Даже предъявленная в качестве вещественного доказательства фотография дедушки с коллегами не возымела желаемого действия.
– Ну, да, – задумчиво произнес агент, – если бы это были американцы, фильм бы получился. Но чтобы русский был похож на Хамфри Богарта. Да критики разнесут нас, не оставив камня на камне.
Он протянул фотографию обратно Лене и назидательно добавил:
– Лена, поймите, вы – начинающий автор. Вам нельзя разрушать стереотипы и обманывать ожидания публики.
Почему она вдруг вспомнила этот давнишний эпизод? Да просто люди, сидевшие в комнате, идеально вписывались в представления того агента о «среднестатистических русских».
Во-первых, они пили что-то крепкое, на столе стояла полупустая бутыль с прозрачной жидкостью. Во-вторых, абсолютно все лица были отмечены, как любят писать в туповатых сценариях, «печатью вырождения». До сегодняшнего вечера, встречая такое выражение в тексте, Лена сильно веселилась, но сейчас ей вдруг стало совсем не до смеха. В-третьих… Впрочем, а нужно ли это в-третьих, первых двух пунктов вполне достаточно. Выведи она таких героев, да приложи фото этих двух типов, такой сценарий оторвут с руками. Тем более сейчас, когда отношения между двумя странами в очередной раз переживают не самые лучшие времена.
Мужчина постарше, сидящий спиной к окнам, видимо, был главой семейства. По привычке, выработавшейся с годами, Лена с интересом его рассматривала, стараясь запомнить все детали. Это же не человек, а персонаж, причем персонаж характерный, яркий.
Выглядел «персонаж» не ахти как здорово. Давно не мытые черные волосы свалялись как шерсть у бездомного пса. Лицо худое, землисто-красноватого оттенка, что странно, ведь живут на свежем воздухе, вдали от городского смога. Разве что некачественный алкоголь… Или плохое освещение.
Не успела она додумать про алкоголь, как «персонаж» взял бутылку, долил немного жидкости сначала себе, затем в стакан собутыльника и неожиданно сделал приглашающий жест:
– Садитесь. Что в дверях встали? Боитесь кого, что ли?
Собутыльник «персонажа» захихикал. Он был намного моложе, светлые жидкие волосы завивались на концах, придавая ему несколько лубочный вид. Однако на этом сходство с лубком заканчивалось. Потому что добру молодцу с лубочной картинки помимо кудрей (чисто вымытых и аккуратно уложенных, чего в данном случае не наблюдалось) полагался еще румянец во всю щеку, ярко-синие глаза и красный кафтан.

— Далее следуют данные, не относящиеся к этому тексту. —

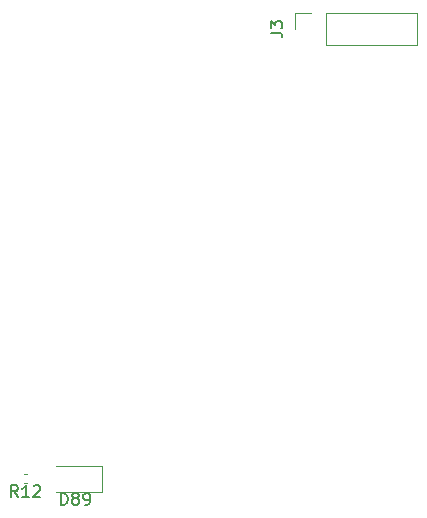
<source format=gbr>
%TF.GenerationSoftware,KiCad,Pcbnew,(7.0.0)*%
%TF.CreationDate,2023-12-09T11:02:40+00:00*%
%TF.ProjectId,TKL_PCB,544b4c5f-5043-4422-9e6b-696361645f70,rev?*%
%TF.SameCoordinates,Original*%
%TF.FileFunction,Legend,Top*%
%TF.FilePolarity,Positive*%
%FSLAX46Y46*%
G04 Gerber Fmt 4.6, Leading zero omitted, Abs format (unit mm)*
G04 Created by KiCad (PCBNEW (7.0.0)) date 2023-12-09 11:02:40*
%MOMM*%
%LPD*%
G01*
G04 APERTURE LIST*
%ADD10C,0.150000*%
%ADD11C,0.120000*%
G04 APERTURE END LIST*
D10*
%TO.C,D89*%
X352798214Y-85531130D02*
X352798214Y-84531130D01*
X352798214Y-84531130D02*
X353036309Y-84531130D01*
X353036309Y-84531130D02*
X353179166Y-84578750D01*
X353179166Y-84578750D02*
X353274404Y-84673988D01*
X353274404Y-84673988D02*
X353322023Y-84769226D01*
X353322023Y-84769226D02*
X353369642Y-84959702D01*
X353369642Y-84959702D02*
X353369642Y-85102559D01*
X353369642Y-85102559D02*
X353322023Y-85293035D01*
X353322023Y-85293035D02*
X353274404Y-85388273D01*
X353274404Y-85388273D02*
X353179166Y-85483511D01*
X353179166Y-85483511D02*
X353036309Y-85531130D01*
X353036309Y-85531130D02*
X352798214Y-85531130D01*
X353941071Y-84959702D02*
X353845833Y-84912083D01*
X353845833Y-84912083D02*
X353798214Y-84864464D01*
X353798214Y-84864464D02*
X353750595Y-84769226D01*
X353750595Y-84769226D02*
X353750595Y-84721607D01*
X353750595Y-84721607D02*
X353798214Y-84626369D01*
X353798214Y-84626369D02*
X353845833Y-84578750D01*
X353845833Y-84578750D02*
X353941071Y-84531130D01*
X353941071Y-84531130D02*
X354131547Y-84531130D01*
X354131547Y-84531130D02*
X354226785Y-84578750D01*
X354226785Y-84578750D02*
X354274404Y-84626369D01*
X354274404Y-84626369D02*
X354322023Y-84721607D01*
X354322023Y-84721607D02*
X354322023Y-84769226D01*
X354322023Y-84769226D02*
X354274404Y-84864464D01*
X354274404Y-84864464D02*
X354226785Y-84912083D01*
X354226785Y-84912083D02*
X354131547Y-84959702D01*
X354131547Y-84959702D02*
X353941071Y-84959702D01*
X353941071Y-84959702D02*
X353845833Y-85007321D01*
X353845833Y-85007321D02*
X353798214Y-85054940D01*
X353798214Y-85054940D02*
X353750595Y-85150178D01*
X353750595Y-85150178D02*
X353750595Y-85340654D01*
X353750595Y-85340654D02*
X353798214Y-85435892D01*
X353798214Y-85435892D02*
X353845833Y-85483511D01*
X353845833Y-85483511D02*
X353941071Y-85531130D01*
X353941071Y-85531130D02*
X354131547Y-85531130D01*
X354131547Y-85531130D02*
X354226785Y-85483511D01*
X354226785Y-85483511D02*
X354274404Y-85435892D01*
X354274404Y-85435892D02*
X354322023Y-85340654D01*
X354322023Y-85340654D02*
X354322023Y-85150178D01*
X354322023Y-85150178D02*
X354274404Y-85054940D01*
X354274404Y-85054940D02*
X354226785Y-85007321D01*
X354226785Y-85007321D02*
X354131547Y-84959702D01*
X354798214Y-85531130D02*
X354988690Y-85531130D01*
X354988690Y-85531130D02*
X355083928Y-85483511D01*
X355083928Y-85483511D02*
X355131547Y-85435892D01*
X355131547Y-85435892D02*
X355226785Y-85293035D01*
X355226785Y-85293035D02*
X355274404Y-85102559D01*
X355274404Y-85102559D02*
X355274404Y-84721607D01*
X355274404Y-84721607D02*
X355226785Y-84626369D01*
X355226785Y-84626369D02*
X355179166Y-84578750D01*
X355179166Y-84578750D02*
X355083928Y-84531130D01*
X355083928Y-84531130D02*
X354893452Y-84531130D01*
X354893452Y-84531130D02*
X354798214Y-84578750D01*
X354798214Y-84578750D02*
X354750595Y-84626369D01*
X354750595Y-84626369D02*
X354702976Y-84721607D01*
X354702976Y-84721607D02*
X354702976Y-84959702D01*
X354702976Y-84959702D02*
X354750595Y-85054940D01*
X354750595Y-85054940D02*
X354798214Y-85102559D01*
X354798214Y-85102559D02*
X354893452Y-85150178D01*
X354893452Y-85150178D02*
X355083928Y-85150178D01*
X355083928Y-85150178D02*
X355179166Y-85102559D01*
X355179166Y-85102559D02*
X355226785Y-85054940D01*
X355226785Y-85054940D02*
X355274404Y-84959702D01*
%TO.C,J3*%
X370546130Y-45572486D02*
X371260416Y-45572486D01*
X371260416Y-45572486D02*
X371403273Y-45620105D01*
X371403273Y-45620105D02*
X371498511Y-45715343D01*
X371498511Y-45715343D02*
X371546130Y-45858200D01*
X371546130Y-45858200D02*
X371546130Y-45953438D01*
X370546130Y-45191533D02*
X370546130Y-44572486D01*
X370546130Y-44572486D02*
X370927083Y-44905819D01*
X370927083Y-44905819D02*
X370927083Y-44762962D01*
X370927083Y-44762962D02*
X370974702Y-44667724D01*
X370974702Y-44667724D02*
X371022321Y-44620105D01*
X371022321Y-44620105D02*
X371117559Y-44572486D01*
X371117559Y-44572486D02*
X371355654Y-44572486D01*
X371355654Y-44572486D02*
X371450892Y-44620105D01*
X371450892Y-44620105D02*
X371498511Y-44667724D01*
X371498511Y-44667724D02*
X371546130Y-44762962D01*
X371546130Y-44762962D02*
X371546130Y-45048676D01*
X371546130Y-45048676D02*
X371498511Y-45143914D01*
X371498511Y-45143914D02*
X371450892Y-45191533D01*
%TO.C,R12*%
X349143392Y-84881130D02*
X348810059Y-84404940D01*
X348571964Y-84881130D02*
X348571964Y-83881130D01*
X348571964Y-83881130D02*
X348952916Y-83881130D01*
X348952916Y-83881130D02*
X349048154Y-83928750D01*
X349048154Y-83928750D02*
X349095773Y-83976369D01*
X349095773Y-83976369D02*
X349143392Y-84071607D01*
X349143392Y-84071607D02*
X349143392Y-84214464D01*
X349143392Y-84214464D02*
X349095773Y-84309702D01*
X349095773Y-84309702D02*
X349048154Y-84357321D01*
X349048154Y-84357321D02*
X348952916Y-84404940D01*
X348952916Y-84404940D02*
X348571964Y-84404940D01*
X350095773Y-84881130D02*
X349524345Y-84881130D01*
X349810059Y-84881130D02*
X349810059Y-83881130D01*
X349810059Y-83881130D02*
X349714821Y-84023988D01*
X349714821Y-84023988D02*
X349619583Y-84119226D01*
X349619583Y-84119226D02*
X349524345Y-84166845D01*
X350476726Y-83976369D02*
X350524345Y-83928750D01*
X350524345Y-83928750D02*
X350619583Y-83881130D01*
X350619583Y-83881130D02*
X350857678Y-83881130D01*
X350857678Y-83881130D02*
X350952916Y-83928750D01*
X350952916Y-83928750D02*
X351000535Y-83976369D01*
X351000535Y-83976369D02*
X351048154Y-84071607D01*
X351048154Y-84071607D02*
X351048154Y-84166845D01*
X351048154Y-84166845D02*
X351000535Y-84309702D01*
X351000535Y-84309702D02*
X350429107Y-84881130D01*
X350429107Y-84881130D02*
X351048154Y-84881130D01*
D11*
%TO.C,D89*%
X356297500Y-84478750D02*
X356297500Y-82208750D01*
X356297500Y-82208750D02*
X352412500Y-82208750D01*
X352412500Y-84478750D02*
X356297500Y-84478750D01*
%TO.C,J3*%
X375218750Y-46569153D02*
X382898750Y-46569153D01*
X375218750Y-46569153D02*
X375218750Y-43909153D01*
X382898750Y-46569153D02*
X382898750Y-43909153D01*
X372618750Y-45239153D02*
X372618750Y-43909153D01*
X372618750Y-43909153D02*
X373948750Y-43909153D01*
X375218750Y-43909153D02*
X382898750Y-43909153D01*
%TO.C,R12*%
X349939891Y-83723750D02*
X349632609Y-83723750D01*
X349939891Y-82963750D02*
X349632609Y-82963750D01*
%TD*%
M02*

</source>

У сидящего за столом человека кожа была нездорово бледного цвета с ярко красными аллергическими пятнами у крыльев носа и на щеках. Он еще раз хихикнул и с интересом уставился на Лену. Цвет глаз при таком освещении разобрать было невозможно, видно было лишь, что они светлые и несколько мутноватые. Мутноватость можно было бы списать на алкоголь (где вы видели пьяного человека с ясным взором), но здесь… Здесь, похоже, имела место генетическая мутация, та ее разновидность, что ведет к вырождению. От homo sapiens осталось только homo.
Бледный аллергичный homo, не подозревающий о только что поставленном диагнозе, опять засмеялся и повторил вслух:
– Боитесь кого, что ли? Боитесь кого, что ли? Боитесь кого, что ли?
Лена призналась себе, что на самом деле ей стало страшно. Без связи (перед тем, как войти в дом, она еще раз вынула телефон, увы, индикатор приема показывал, что приема нет), без транспорта, вдалеке от цивилизации, зато в двух шагах от явно неадекватных граждан, да, здесь было чего испугаться. Этот бледный отрок может выкинуть, что угодно. Поэтому, чтобы не выкинул, ни в коем случае нельзя показывать ему свой страх. Это тоже ей когда-то давно объяснила Ба Мери.